Neuromancer is an important part of the cyberpunk genre, which was deeply tied to technological advances around the world in the 60s, 70s, 80s, and 90s. It is also indebted to drug culture of the same period, and a turn away from utopian science fiction of the first half of the century, as a result of widespread cultural disenchantment in America and Canada during and after the Civil Rights Movement and the Vietnam War.

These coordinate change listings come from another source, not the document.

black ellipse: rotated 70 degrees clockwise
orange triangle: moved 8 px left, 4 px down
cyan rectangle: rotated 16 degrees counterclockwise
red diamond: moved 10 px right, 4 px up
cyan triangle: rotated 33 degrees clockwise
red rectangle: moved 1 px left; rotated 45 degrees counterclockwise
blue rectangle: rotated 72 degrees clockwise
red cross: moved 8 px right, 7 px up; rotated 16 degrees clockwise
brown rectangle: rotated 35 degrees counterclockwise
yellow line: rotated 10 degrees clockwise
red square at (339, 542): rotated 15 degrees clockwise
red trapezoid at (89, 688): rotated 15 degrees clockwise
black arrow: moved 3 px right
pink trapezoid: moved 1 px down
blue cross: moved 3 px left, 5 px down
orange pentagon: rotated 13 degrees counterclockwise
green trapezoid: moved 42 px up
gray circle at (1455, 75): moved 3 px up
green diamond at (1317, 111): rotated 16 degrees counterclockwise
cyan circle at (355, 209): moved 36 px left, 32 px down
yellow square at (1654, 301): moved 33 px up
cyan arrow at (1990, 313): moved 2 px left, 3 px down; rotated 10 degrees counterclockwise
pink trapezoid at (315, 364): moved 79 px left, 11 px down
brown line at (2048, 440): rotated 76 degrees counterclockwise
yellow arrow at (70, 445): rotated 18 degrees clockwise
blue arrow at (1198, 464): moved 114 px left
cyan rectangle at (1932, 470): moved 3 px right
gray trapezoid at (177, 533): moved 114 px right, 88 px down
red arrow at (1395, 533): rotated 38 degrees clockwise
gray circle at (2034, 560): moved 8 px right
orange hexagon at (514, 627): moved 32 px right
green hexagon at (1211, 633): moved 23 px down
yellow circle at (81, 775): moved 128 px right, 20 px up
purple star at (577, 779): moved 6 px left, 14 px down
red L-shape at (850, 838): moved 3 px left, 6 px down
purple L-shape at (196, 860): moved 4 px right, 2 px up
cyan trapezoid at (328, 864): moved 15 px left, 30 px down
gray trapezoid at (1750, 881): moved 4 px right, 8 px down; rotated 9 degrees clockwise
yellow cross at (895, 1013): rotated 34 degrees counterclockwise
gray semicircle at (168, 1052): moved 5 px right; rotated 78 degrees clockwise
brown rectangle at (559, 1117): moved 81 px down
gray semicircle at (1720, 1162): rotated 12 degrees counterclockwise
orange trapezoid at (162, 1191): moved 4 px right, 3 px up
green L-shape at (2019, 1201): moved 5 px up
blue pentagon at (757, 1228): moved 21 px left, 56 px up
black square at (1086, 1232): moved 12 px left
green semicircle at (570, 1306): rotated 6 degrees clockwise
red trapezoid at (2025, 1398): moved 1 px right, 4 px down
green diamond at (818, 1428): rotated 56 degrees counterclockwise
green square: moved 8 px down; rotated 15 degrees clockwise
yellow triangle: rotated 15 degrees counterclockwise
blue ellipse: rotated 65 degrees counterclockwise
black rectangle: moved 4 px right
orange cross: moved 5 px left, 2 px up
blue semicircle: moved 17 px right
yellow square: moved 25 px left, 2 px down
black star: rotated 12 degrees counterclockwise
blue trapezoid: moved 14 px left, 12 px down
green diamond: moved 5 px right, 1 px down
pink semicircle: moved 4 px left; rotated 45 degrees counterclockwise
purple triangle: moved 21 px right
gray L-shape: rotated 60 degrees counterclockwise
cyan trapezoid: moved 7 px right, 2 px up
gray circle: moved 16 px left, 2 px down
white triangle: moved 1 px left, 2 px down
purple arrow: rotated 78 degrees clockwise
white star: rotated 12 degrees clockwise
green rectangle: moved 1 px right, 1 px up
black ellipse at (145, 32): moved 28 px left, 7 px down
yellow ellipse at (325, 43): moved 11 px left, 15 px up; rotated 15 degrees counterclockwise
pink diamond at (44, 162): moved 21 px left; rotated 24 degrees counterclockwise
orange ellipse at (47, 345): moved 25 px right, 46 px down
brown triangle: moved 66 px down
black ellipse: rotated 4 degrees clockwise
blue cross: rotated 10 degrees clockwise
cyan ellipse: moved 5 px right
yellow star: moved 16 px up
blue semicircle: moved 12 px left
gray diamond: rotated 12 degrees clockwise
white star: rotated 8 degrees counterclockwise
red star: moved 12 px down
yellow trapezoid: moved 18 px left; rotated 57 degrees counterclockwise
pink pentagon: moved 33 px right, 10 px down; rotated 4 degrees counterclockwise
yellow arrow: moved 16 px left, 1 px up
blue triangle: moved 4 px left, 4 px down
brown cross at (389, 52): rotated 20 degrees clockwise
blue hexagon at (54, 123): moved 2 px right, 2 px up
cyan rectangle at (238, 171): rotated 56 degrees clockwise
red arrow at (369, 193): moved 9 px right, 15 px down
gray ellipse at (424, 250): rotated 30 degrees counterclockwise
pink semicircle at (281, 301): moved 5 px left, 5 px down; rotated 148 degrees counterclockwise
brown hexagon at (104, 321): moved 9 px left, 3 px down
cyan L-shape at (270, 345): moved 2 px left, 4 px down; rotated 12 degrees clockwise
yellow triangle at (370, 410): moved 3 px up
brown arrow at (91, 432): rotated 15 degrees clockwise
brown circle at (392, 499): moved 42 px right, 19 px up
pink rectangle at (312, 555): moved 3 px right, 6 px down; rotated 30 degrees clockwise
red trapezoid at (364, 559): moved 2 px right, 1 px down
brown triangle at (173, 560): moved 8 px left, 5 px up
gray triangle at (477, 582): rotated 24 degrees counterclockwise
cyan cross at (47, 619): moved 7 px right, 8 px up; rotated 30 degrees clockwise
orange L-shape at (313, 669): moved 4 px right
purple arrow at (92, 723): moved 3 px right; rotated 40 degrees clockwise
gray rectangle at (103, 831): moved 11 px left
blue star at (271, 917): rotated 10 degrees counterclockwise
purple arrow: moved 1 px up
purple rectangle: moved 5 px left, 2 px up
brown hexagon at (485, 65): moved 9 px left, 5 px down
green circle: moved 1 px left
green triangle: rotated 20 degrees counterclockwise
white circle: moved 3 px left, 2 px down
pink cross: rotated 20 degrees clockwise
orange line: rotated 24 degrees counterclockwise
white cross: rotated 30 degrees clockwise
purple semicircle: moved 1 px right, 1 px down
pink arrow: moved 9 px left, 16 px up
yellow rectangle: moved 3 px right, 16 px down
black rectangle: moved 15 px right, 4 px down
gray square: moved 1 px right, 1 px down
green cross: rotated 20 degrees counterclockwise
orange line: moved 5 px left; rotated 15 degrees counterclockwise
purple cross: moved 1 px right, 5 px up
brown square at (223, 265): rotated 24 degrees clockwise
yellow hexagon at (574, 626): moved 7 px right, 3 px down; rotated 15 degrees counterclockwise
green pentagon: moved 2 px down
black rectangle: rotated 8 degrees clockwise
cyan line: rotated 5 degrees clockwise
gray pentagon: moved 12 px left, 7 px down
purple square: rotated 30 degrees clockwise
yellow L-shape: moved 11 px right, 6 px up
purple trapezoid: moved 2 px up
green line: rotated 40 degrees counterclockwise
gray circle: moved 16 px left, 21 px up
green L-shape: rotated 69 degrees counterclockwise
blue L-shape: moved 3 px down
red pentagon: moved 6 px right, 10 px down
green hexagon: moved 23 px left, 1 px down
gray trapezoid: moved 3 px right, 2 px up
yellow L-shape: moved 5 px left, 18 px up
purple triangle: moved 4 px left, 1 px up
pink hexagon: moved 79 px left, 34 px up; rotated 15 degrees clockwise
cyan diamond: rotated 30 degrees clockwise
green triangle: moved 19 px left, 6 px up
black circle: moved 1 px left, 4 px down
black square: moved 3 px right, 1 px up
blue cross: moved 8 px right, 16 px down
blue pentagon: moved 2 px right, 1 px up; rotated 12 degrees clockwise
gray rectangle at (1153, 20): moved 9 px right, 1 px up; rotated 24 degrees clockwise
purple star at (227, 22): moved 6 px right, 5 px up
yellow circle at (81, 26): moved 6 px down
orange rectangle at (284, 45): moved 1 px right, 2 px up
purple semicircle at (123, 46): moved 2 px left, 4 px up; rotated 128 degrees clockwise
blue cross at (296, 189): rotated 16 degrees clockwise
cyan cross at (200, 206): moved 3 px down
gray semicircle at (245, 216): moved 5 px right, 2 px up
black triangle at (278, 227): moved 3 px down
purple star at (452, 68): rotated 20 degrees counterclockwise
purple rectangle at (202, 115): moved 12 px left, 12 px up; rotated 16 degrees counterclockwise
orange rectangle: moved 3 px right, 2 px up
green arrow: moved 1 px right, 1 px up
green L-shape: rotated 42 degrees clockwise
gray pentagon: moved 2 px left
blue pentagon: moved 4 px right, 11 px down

Other Books Related to Neuromancer

Neuromancer helped cement cyberpunk’s relevance and longevity as a genre, but was not the first major cyberpunk work. Philip K. Dick’s 1968 novel Do Androids Dream of Electric Sheep is often referred to as “proto-cyberpunk,” and inspired the distinctly cyberpunk 1982 film Blade Runner. When Gibson saw Blade Runner, he worried that Neuromancer (then a work-in-progress) overlapped too much with the film and consequently rewrote portions of the book multiple times. Neuromancer was also inspired by the 1981 film Escape From New York. Other contemporary cyberpunk literary works include the graphic novel Akira by Katsuhiro Otomo, The Ghost in the Shell by Masamune Shirow, and Snow Crash by Neal Stephenson, which parodies and expands upon the cyberpunk tropes created by Gibson.
Key Facts about Neuromancer
  • Full Title: Neuromancer
  • When Written: Early 1980s
  • Where Written: Vancouver
  • When Published: 1984
  • Literary Period: Contemporary, Cyberpunk
  • Genre: Science Fiction, Speculative Fiction, Cyberpunk
  • Setting: Near future, earth and space
  • Climax: The mission in Villa Straylight
  • Antagonist: The Tessier-Ashpool family, Wintermute, Riviera
  • Point of View: Close third person (following Case)

Extra Credit for Neuromancer

Awards. Neuromancer was the first novel to win the Philip K. Dick Award, the Hugo Award, and the Nebula award — the trifecta of sci-fi and fantasy awards.

Unfinished Business. Gibson purposefully ended his book with a line about how two protagonists never saw each other again so that he would not be tempted to write a sequel, but since then he’s written two other books in the “Sprawl Trilogy.”